Mechanistic role of PDE4/cAMP in the development of HIV‐PI induced FasL mediated hepatotoxicity

Abstract

HIV protease inhibitors (HIV‐PIs) have been successfully used in the anti‐retroviral therapy in the treatment of HIV‐1 infection in the past two decades. Hence it is highly relevant to study the underlying mechanisms in HIV‐PIs induced hepatotoxicity that can negatively impact treatment outcomes.

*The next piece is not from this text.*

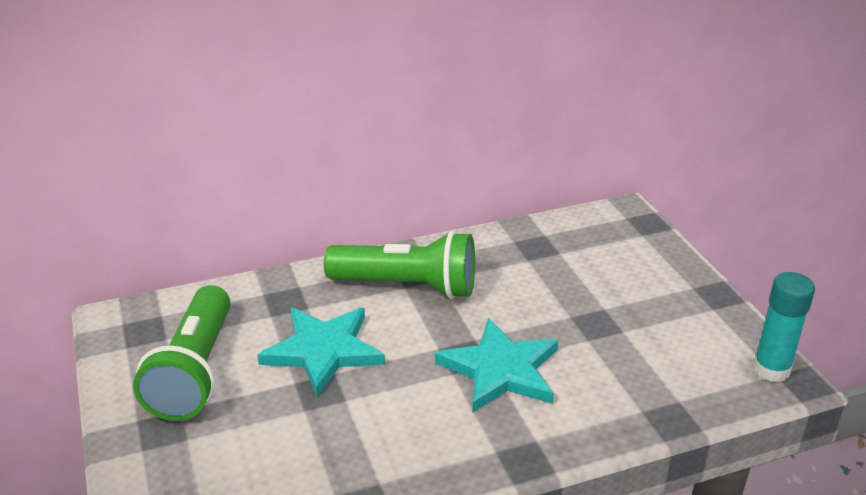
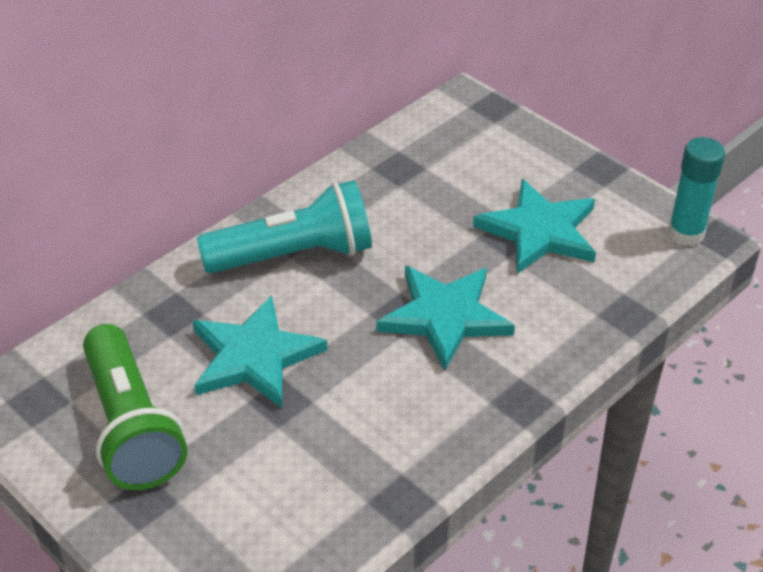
camera: 25 degrees left, 10 degrees up
(407, 286) = (294, 255): green flashlight -> turquoise flashlight
(629, 328) = (539, 231): none -> turquoise star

Hence, activation of hepatotoxic Fas/FasL signaling in HIV‐PI induced hepatotoxicity was investigated.Clinically relevant combination of HIV‐PIs [Ritanovir (Rit)+Lopinavir (Lop)] significantly up‐regulated FasL and Fas expression in H4IIE rat hepatoma cell line as well as primary rat hepatocytes. Our recent work showed that PDE4 expression/cAMP metabolism plays a significant role in hepatic inflammation and injury. Hence, we examined the potential role of PDE4 expression in the HIV‐PIs mediated activation of Fas and FasL expression. Commensurate with the increase in FasL and Fas, PDE4 expression was also increased with Rit+Lop treatment. To address the causal role of PDE4 expression, cells were treated with a highly specific PDE4 inhibitor rolipram which markedly inhibited Fas and FasL mRNA and protein expression induced by HIV PIs.Increased PDE4 decreases cellular cAMP levels and downstream cAMP effector molecules (cAMP‐PKA and ‐EPAC). Hence, effect of H‐89 (PKA inhibitor) and ESI‐09 (EPAC inhibitor) was examined in hepatocytes treated with HIV‐PI and rolipram. Both inhibitors significantly reversed the rolipram protective effect leading to re‐expression of Fas and FasL. Overall, this data strongly support and identify a mechanistic role for PDE4 regulated cAMP‐EPAC/PKA in the development of HIV‐PI induced FasL mediated hepatotoxicity.